[Records from a collection]
================================

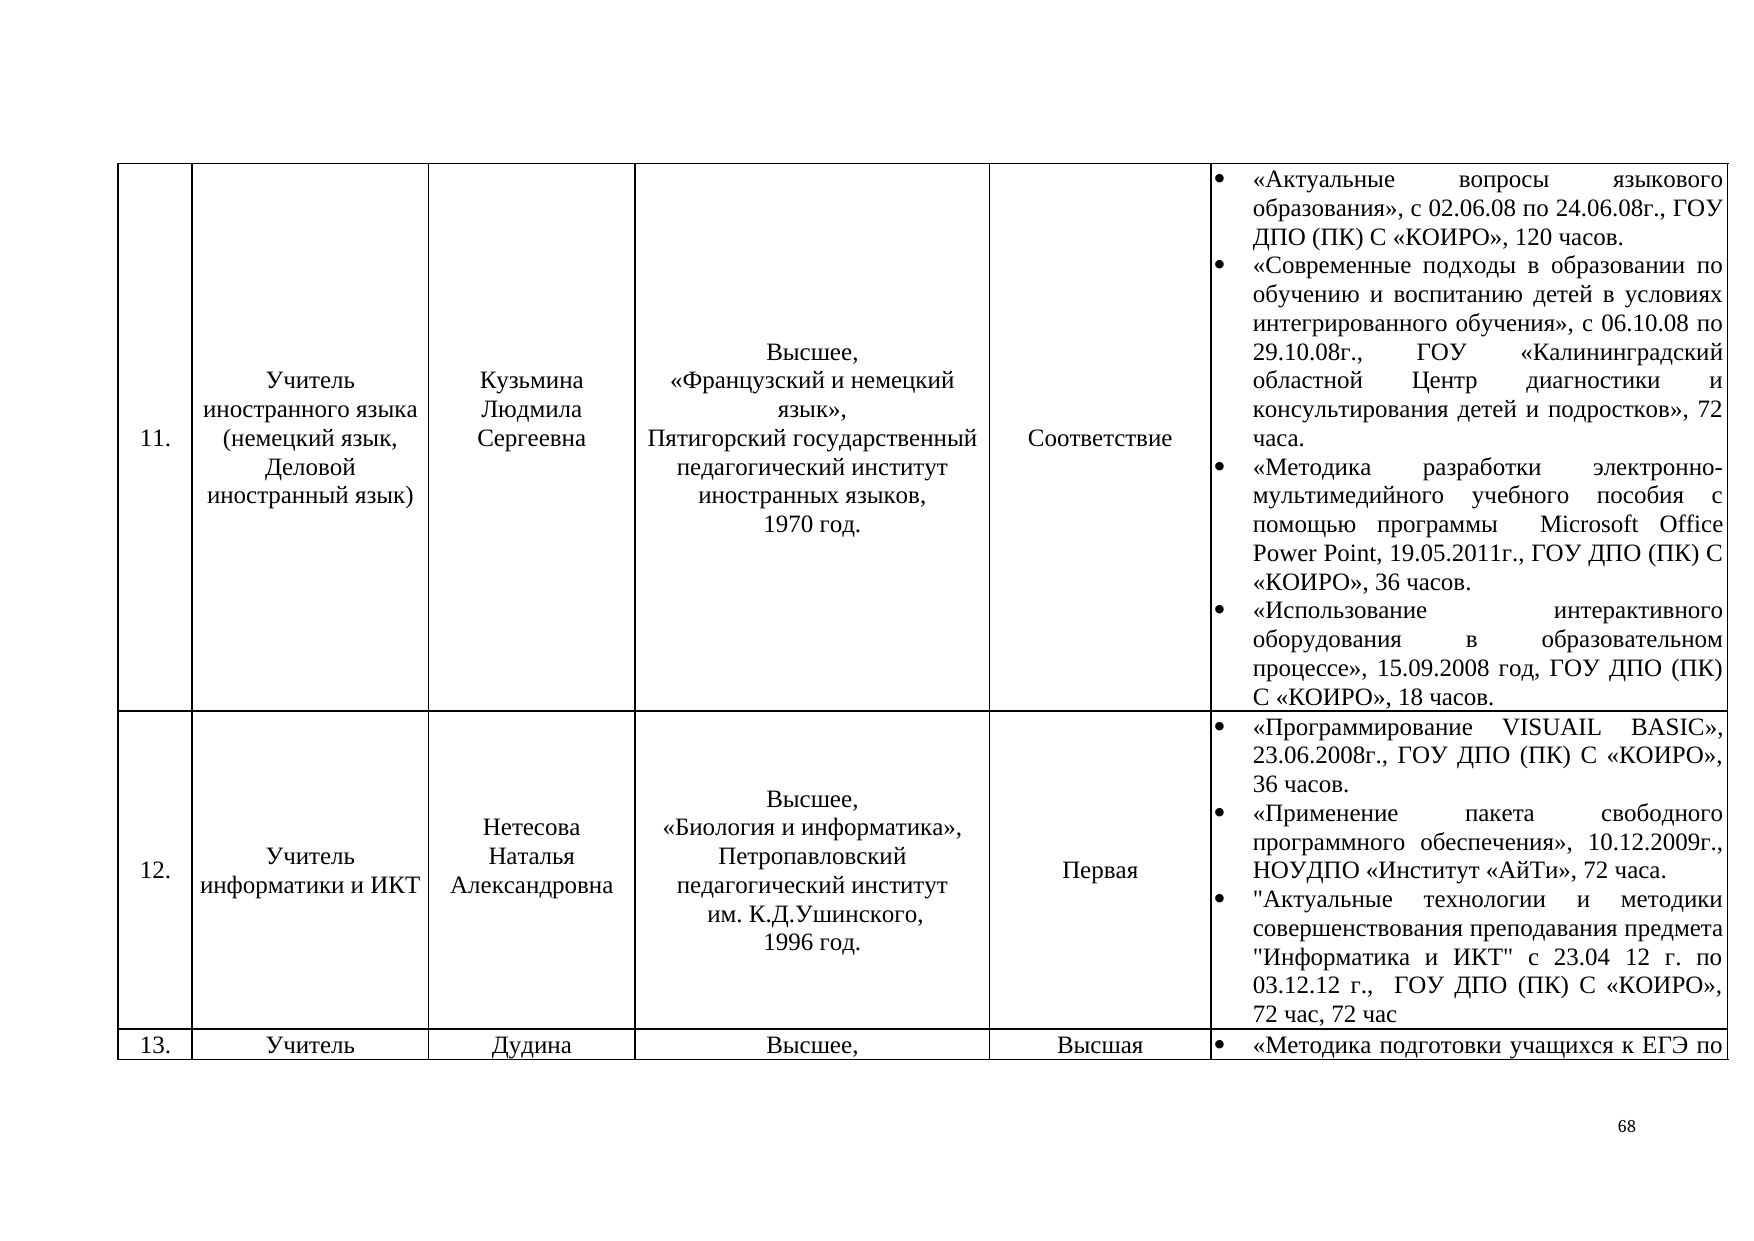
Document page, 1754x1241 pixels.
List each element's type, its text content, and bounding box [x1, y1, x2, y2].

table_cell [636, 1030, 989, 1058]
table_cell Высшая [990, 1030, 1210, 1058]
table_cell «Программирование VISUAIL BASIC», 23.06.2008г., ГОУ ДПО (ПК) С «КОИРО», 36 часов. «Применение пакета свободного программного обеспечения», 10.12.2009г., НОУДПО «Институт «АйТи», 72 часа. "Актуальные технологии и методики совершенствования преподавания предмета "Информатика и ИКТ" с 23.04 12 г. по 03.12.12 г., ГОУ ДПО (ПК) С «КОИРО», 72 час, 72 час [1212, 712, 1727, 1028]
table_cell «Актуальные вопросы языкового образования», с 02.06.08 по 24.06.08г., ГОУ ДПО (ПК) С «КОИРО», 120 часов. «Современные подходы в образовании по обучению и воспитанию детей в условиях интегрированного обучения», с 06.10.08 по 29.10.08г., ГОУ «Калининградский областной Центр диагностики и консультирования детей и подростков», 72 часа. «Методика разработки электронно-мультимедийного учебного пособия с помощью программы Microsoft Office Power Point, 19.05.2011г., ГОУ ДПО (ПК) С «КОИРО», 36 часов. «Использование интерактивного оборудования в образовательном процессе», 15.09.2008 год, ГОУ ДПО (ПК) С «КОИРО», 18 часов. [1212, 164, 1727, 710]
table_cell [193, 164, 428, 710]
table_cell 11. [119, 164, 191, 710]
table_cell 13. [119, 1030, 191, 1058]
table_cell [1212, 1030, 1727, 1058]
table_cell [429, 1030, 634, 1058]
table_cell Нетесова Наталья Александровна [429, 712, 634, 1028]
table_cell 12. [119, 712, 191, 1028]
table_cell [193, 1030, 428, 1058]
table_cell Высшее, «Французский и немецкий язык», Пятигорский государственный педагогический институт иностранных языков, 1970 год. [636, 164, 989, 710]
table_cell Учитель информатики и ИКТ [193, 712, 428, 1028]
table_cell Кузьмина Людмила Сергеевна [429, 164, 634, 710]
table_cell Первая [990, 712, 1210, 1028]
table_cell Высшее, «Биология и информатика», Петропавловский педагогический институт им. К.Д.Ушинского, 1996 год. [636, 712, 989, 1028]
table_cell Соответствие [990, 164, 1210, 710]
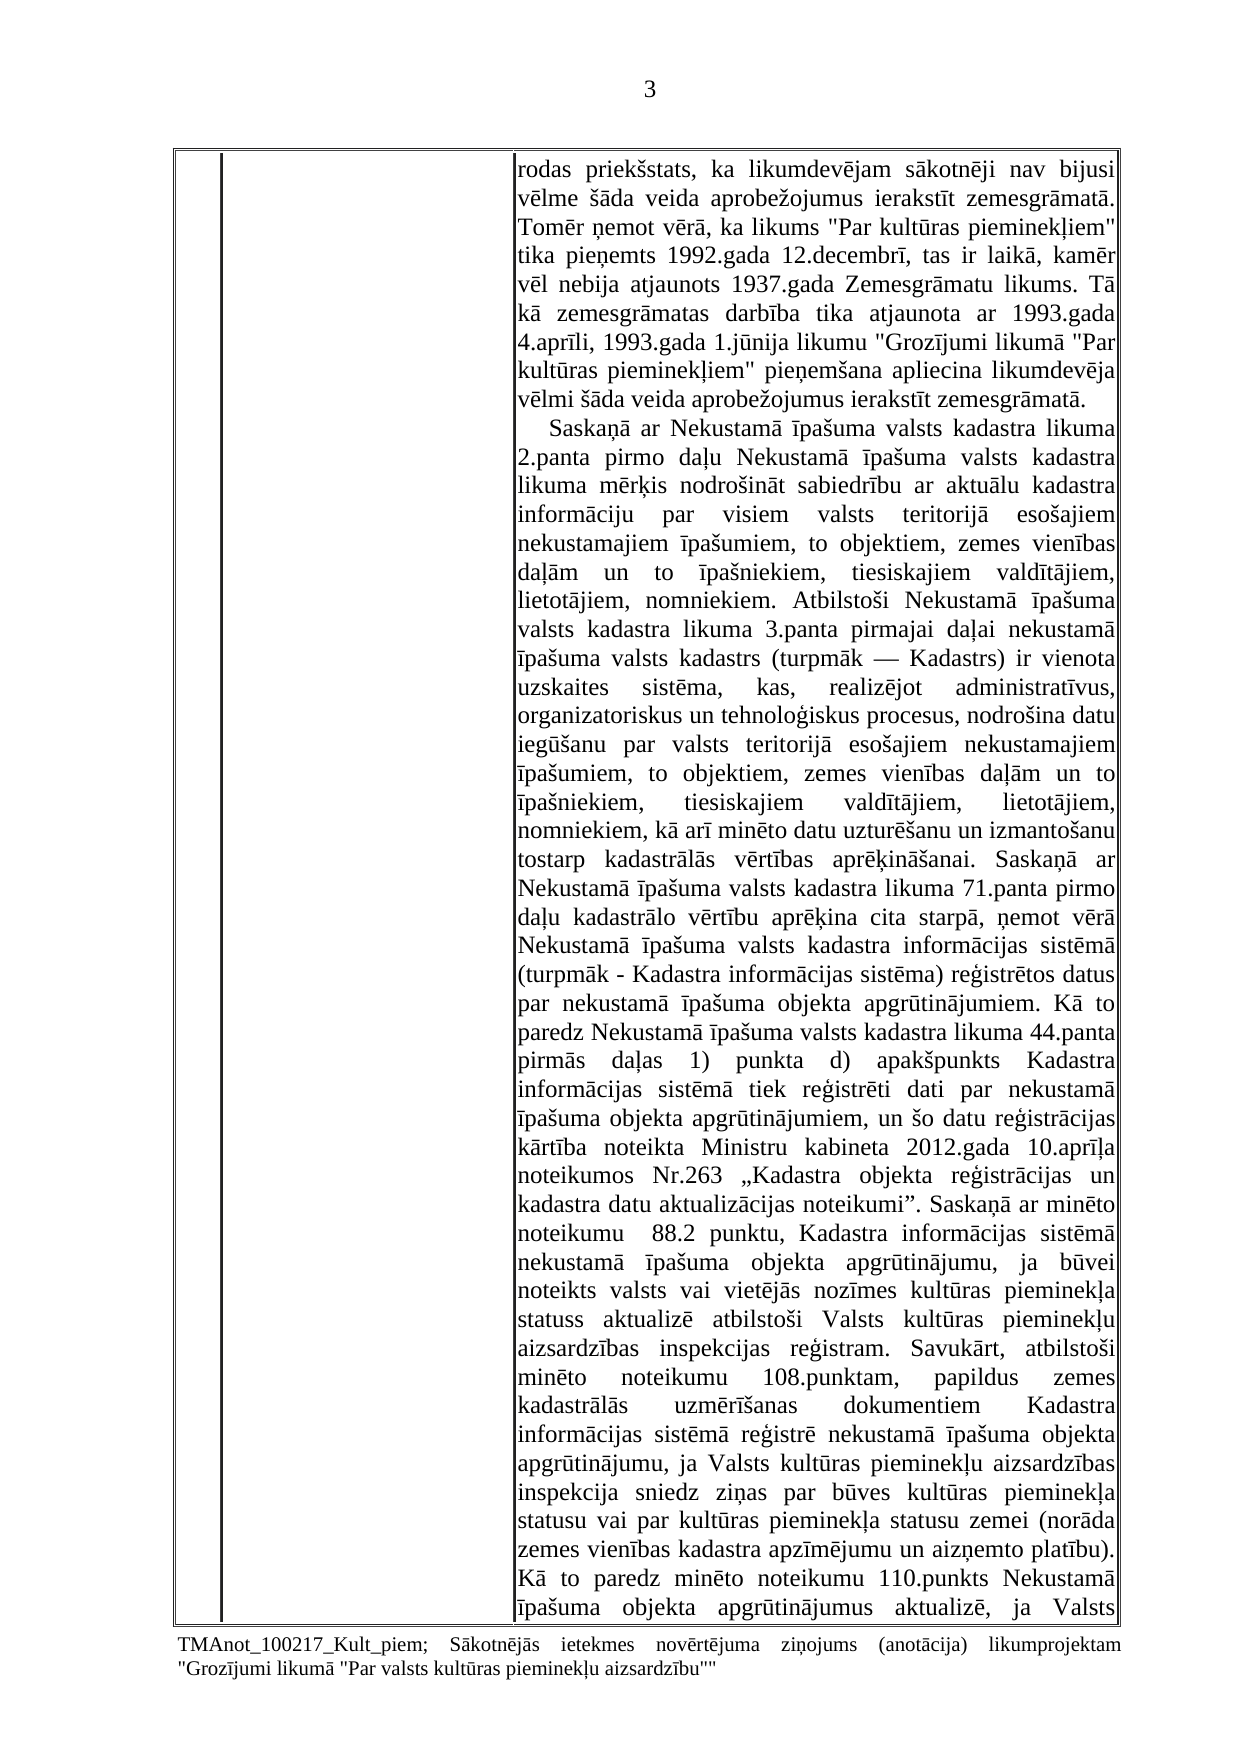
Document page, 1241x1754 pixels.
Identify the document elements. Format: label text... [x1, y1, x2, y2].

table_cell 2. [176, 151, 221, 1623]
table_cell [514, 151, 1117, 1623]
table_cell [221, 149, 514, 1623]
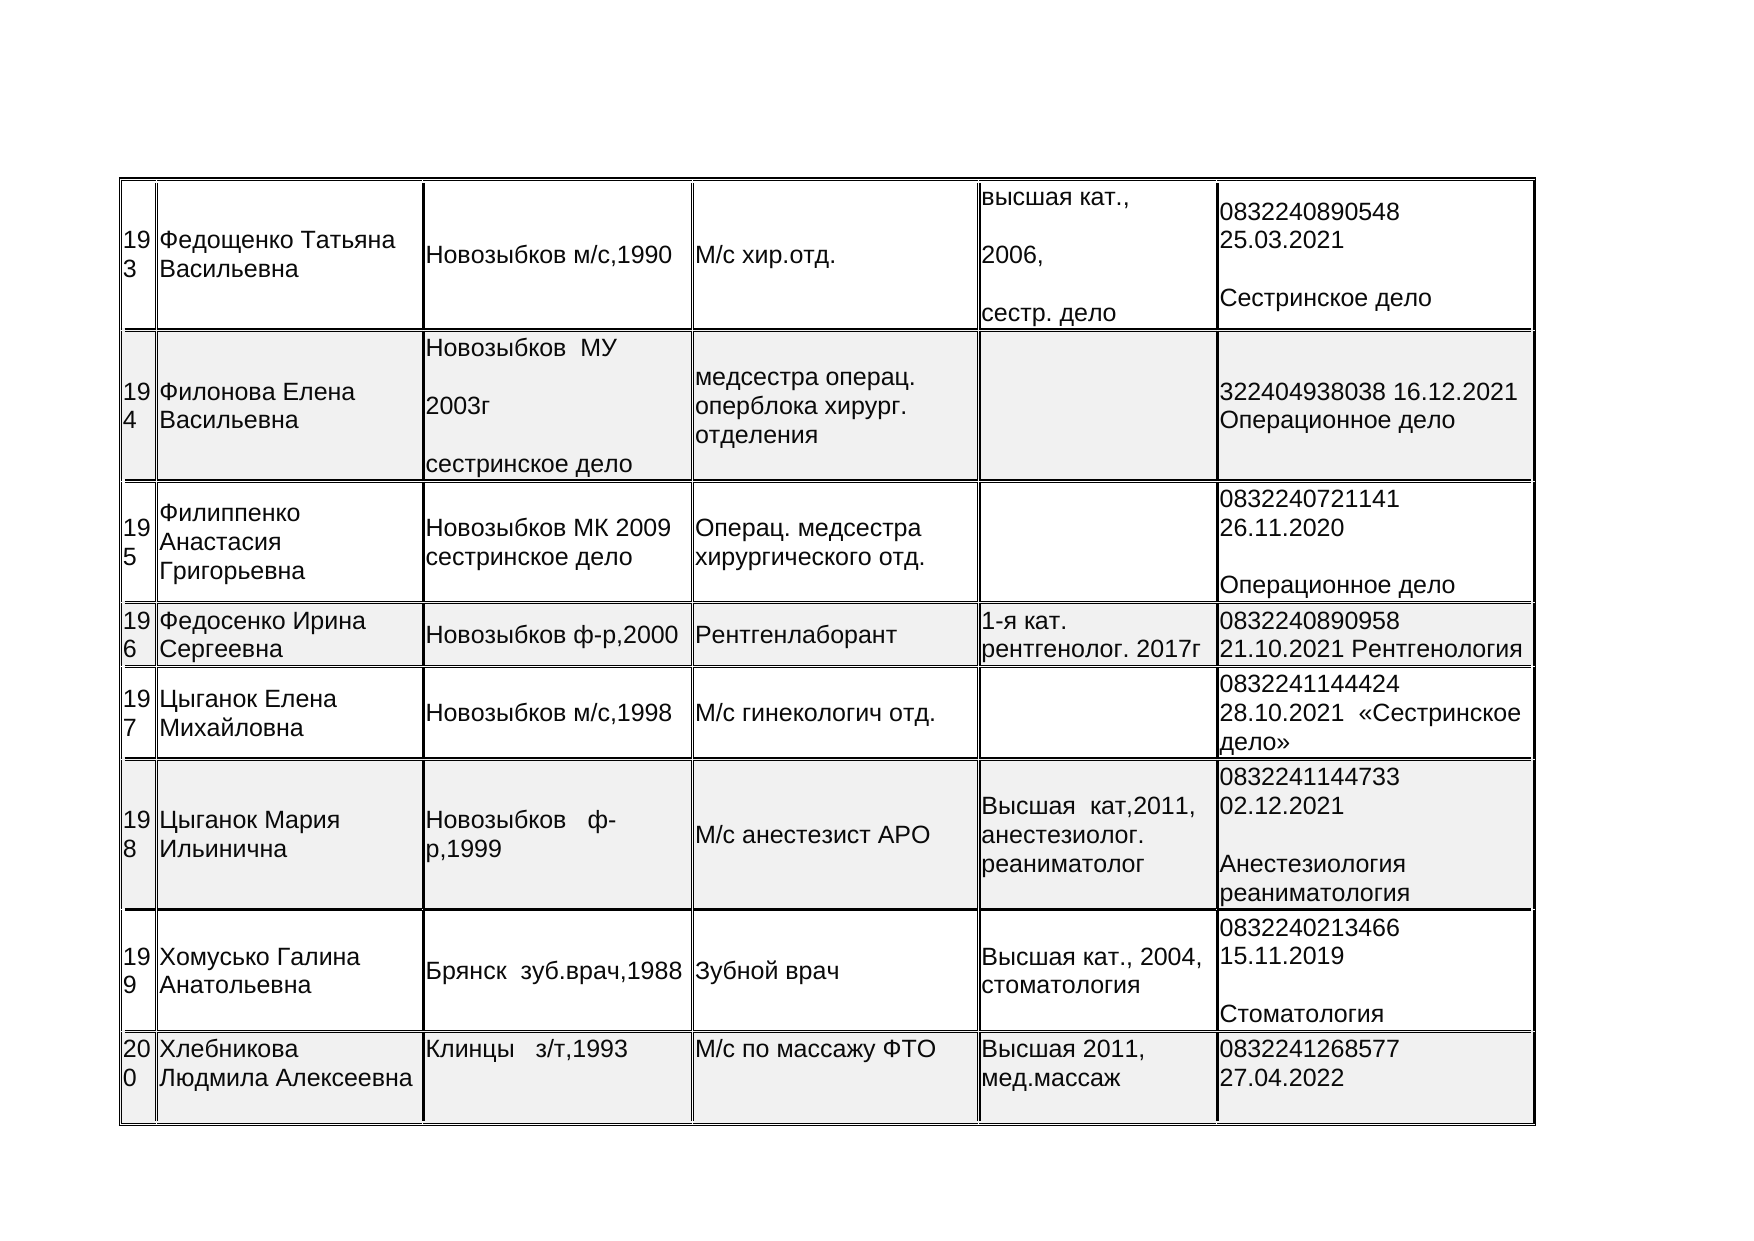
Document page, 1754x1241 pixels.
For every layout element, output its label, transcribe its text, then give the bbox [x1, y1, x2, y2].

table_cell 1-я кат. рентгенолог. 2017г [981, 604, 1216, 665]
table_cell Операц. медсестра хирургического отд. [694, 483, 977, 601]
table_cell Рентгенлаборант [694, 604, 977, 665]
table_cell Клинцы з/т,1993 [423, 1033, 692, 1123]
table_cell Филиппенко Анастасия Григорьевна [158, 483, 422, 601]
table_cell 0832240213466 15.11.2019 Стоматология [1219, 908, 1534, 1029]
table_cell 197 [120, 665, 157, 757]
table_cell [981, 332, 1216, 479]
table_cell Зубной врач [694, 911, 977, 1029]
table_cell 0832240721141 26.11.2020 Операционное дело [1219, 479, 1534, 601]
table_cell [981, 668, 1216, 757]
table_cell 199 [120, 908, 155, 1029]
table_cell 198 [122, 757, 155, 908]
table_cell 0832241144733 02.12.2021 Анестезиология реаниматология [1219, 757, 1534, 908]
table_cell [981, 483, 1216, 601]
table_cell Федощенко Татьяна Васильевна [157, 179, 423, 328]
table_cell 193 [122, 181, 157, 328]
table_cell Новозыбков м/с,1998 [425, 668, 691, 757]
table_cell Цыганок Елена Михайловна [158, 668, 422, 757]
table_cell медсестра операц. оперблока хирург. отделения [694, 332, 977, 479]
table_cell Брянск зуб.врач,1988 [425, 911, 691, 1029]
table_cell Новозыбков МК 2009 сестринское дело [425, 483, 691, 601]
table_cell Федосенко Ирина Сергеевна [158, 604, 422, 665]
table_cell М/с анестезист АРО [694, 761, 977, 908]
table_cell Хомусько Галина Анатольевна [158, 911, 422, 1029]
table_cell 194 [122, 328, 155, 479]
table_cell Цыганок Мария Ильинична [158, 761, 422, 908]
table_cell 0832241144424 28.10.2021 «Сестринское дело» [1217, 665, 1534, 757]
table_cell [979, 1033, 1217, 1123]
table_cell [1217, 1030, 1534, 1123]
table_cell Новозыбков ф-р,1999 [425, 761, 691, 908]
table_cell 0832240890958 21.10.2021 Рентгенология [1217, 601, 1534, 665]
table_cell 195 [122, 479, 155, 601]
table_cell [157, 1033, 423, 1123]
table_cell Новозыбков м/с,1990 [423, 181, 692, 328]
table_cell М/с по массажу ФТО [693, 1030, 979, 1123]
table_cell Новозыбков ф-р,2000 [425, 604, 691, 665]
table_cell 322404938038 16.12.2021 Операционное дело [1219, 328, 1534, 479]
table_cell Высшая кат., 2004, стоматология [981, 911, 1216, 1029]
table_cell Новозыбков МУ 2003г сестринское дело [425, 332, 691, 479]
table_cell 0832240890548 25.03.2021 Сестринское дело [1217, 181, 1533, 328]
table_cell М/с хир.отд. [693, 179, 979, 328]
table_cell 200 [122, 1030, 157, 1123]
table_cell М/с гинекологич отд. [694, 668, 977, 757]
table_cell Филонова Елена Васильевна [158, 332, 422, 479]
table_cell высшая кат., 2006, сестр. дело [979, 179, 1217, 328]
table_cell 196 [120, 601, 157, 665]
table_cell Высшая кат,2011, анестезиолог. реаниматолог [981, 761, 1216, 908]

================================

§ **Exercise**
Go through the data and return every word of it verbatim, leaving out the pictures.

§ **Result of the exercise**
Document page, 1754x1241 pixels.
List each element's type, its text content, and bounding box [x1, y1, x2, y2].

table_cell [636, 1030, 989, 1058]
table_cell Высшая [990, 1030, 1210, 1058]
table_cell «Программирование VISUAIL BASIC», 23.06.2008г., ГОУ ДПО (ПК) С «КОИРО», 36 часов. «Применение пакета свободного программного обеспечения», 10.12.2009г., НОУДПО «Институт «АйТи», 72 часа. "Актуальные технологии и методики совершенствования преподавания предмета "Информатика и ИКТ" с 23.04 12 г. по 03.12.12 г., ГОУ ДПО (ПК) С «КОИРО», 72 час, 72 час [1212, 712, 1727, 1028]
table_cell «Актуальные вопросы языкового образования», с 02.06.08 по 24.06.08г., ГОУ ДПО (ПК) С «КОИРО», 120 часов. «Современные подходы в образовании по обучению и воспитанию детей в условиях интегрированного обучения», с 06.10.08 по 29.10.08г., ГОУ «Калининградский областной Центр диагностики и консультирования детей и подростков», 72 часа. «Методика разработки электронно-мультимедийного учебного пособия с помощью программы Microsoft Office Power Point, 19.05.2011г., ГОУ ДПО (ПК) С «КОИРО», 36 часов. «Использование интерактивного оборудования в образовательном процессе», 15.09.2008 год, ГОУ ДПО (ПК) С «КОИРО», 18 часов. [1212, 164, 1727, 710]
table_cell [193, 164, 428, 710]
table_cell 11. [119, 164, 191, 710]
table_cell 13. [119, 1030, 191, 1058]
table_cell [1212, 1030, 1727, 1058]
table_cell [429, 1030, 634, 1058]
table_cell Нетесова Наталья Александровна [429, 712, 634, 1028]
table_cell 12. [119, 712, 191, 1028]
table_cell [193, 1030, 428, 1058]
table_cell Высшее, «Французский и немецкий язык», Пятигорский государственный педагогический институт иностранных языков, 1970 год. [636, 164, 989, 710]
table_cell Учитель информатики и ИКТ [193, 712, 428, 1028]
table_cell Кузьмина Людмила Сергеевна [429, 164, 634, 710]
table_cell Первая [990, 712, 1210, 1028]
table_cell Высшее, «Биология и информатика», Петропавловский педагогический институт им. К.Д.Ушинского, 1996 год. [636, 712, 989, 1028]
table_cell Соответствие [990, 164, 1210, 710]
Document page, 1241x1754 pixels.
Identify the document elements. Format: label text... [x1, y1, x2, y2].

table_cell 2. [176, 151, 221, 1623]
table_cell [514, 151, 1117, 1623]
table_cell [221, 149, 514, 1623]
Document page, 1754x1241 pixels.
For every layout element, output its label, transcribe its text, then give the bbox [x1, y1, x2, y2].

table_cell 1-я кат. рентгенолог. 2017г [981, 604, 1216, 665]
table_cell Операц. медсестра хирургического отд. [694, 483, 977, 601]
table_cell Рентгенлаборант [694, 604, 977, 665]
table_cell Клинцы з/т,1993 [423, 1033, 692, 1123]
table_cell Филиппенко Анастасия Григорьевна [158, 483, 422, 601]
table_cell 0832240213466 15.11.2019 Стоматология [1219, 908, 1534, 1029]
table_cell 197 [120, 665, 157, 757]
table_cell [981, 332, 1216, 479]
table_cell Зубной врач [694, 911, 977, 1029]
table_cell 0832240721141 26.11.2020 Операционное дело [1219, 479, 1534, 601]
table_cell [981, 668, 1216, 757]
table_cell 199 [120, 908, 155, 1029]
table_cell 198 [122, 757, 155, 908]
table_cell 0832241144733 02.12.2021 Анестезиология реаниматология [1219, 757, 1534, 908]
table_cell [981, 483, 1216, 601]
table_cell Федощенко Татьяна Васильевна [157, 179, 423, 328]
table_cell 193 [122, 181, 157, 328]
table_cell Новозыбков м/с,1998 [425, 668, 691, 757]
table_cell Цыганок Елена Михайловна [158, 668, 422, 757]
table_cell медсестра операц. оперблока хирург. отделения [694, 332, 977, 479]
table_cell Брянск зуб.врач,1988 [425, 911, 691, 1029]
table_cell Новозыбков МК 2009 сестринское дело [425, 483, 691, 601]
table_cell Федосенко Ирина Сергеевна [158, 604, 422, 665]
table_cell М/с анестезист АРО [694, 761, 977, 908]
table_cell Хомусько Галина Анатольевна [158, 911, 422, 1029]
table_cell 194 [122, 328, 155, 479]
table_cell Цыганок Мария Ильинична [158, 761, 422, 908]
table_cell 0832241144424 28.10.2021 «Сестринское дело» [1217, 665, 1534, 757]
table_cell [979, 1033, 1217, 1123]
table_cell [1217, 1030, 1534, 1123]
table_cell Новозыбков ф-р,1999 [425, 761, 691, 908]
table_cell 0832240890958 21.10.2021 Рентгенология [1217, 601, 1534, 665]
table_cell 195 [122, 479, 155, 601]
table_cell [157, 1033, 423, 1123]
table_cell Новозыбков м/с,1990 [423, 181, 692, 328]
table_cell М/с по массажу ФТО [693, 1030, 979, 1123]
table_cell Новозыбков ф-р,2000 [425, 604, 691, 665]
table_cell 322404938038 16.12.2021 Операционное дело [1219, 328, 1534, 479]
table_cell Высшая кат., 2004, стоматология [981, 911, 1216, 1029]
table_cell Новозыбков МУ 2003г сестринское дело [425, 332, 691, 479]
table_cell 0832240890548 25.03.2021 Сестринское дело [1217, 181, 1533, 328]
table_cell М/с хир.отд. [693, 179, 979, 328]
table_cell 200 [122, 1030, 157, 1123]
table_cell М/с гинекологич отд. [694, 668, 977, 757]
table_cell Филонова Елена Васильевна [158, 332, 422, 479]
table_cell высшая кат., 2006, сестр. дело [979, 179, 1217, 328]
table_cell 196 [120, 601, 157, 665]
table_cell Высшая кат,2011, анестезиолог. реаниматолог [981, 761, 1216, 908]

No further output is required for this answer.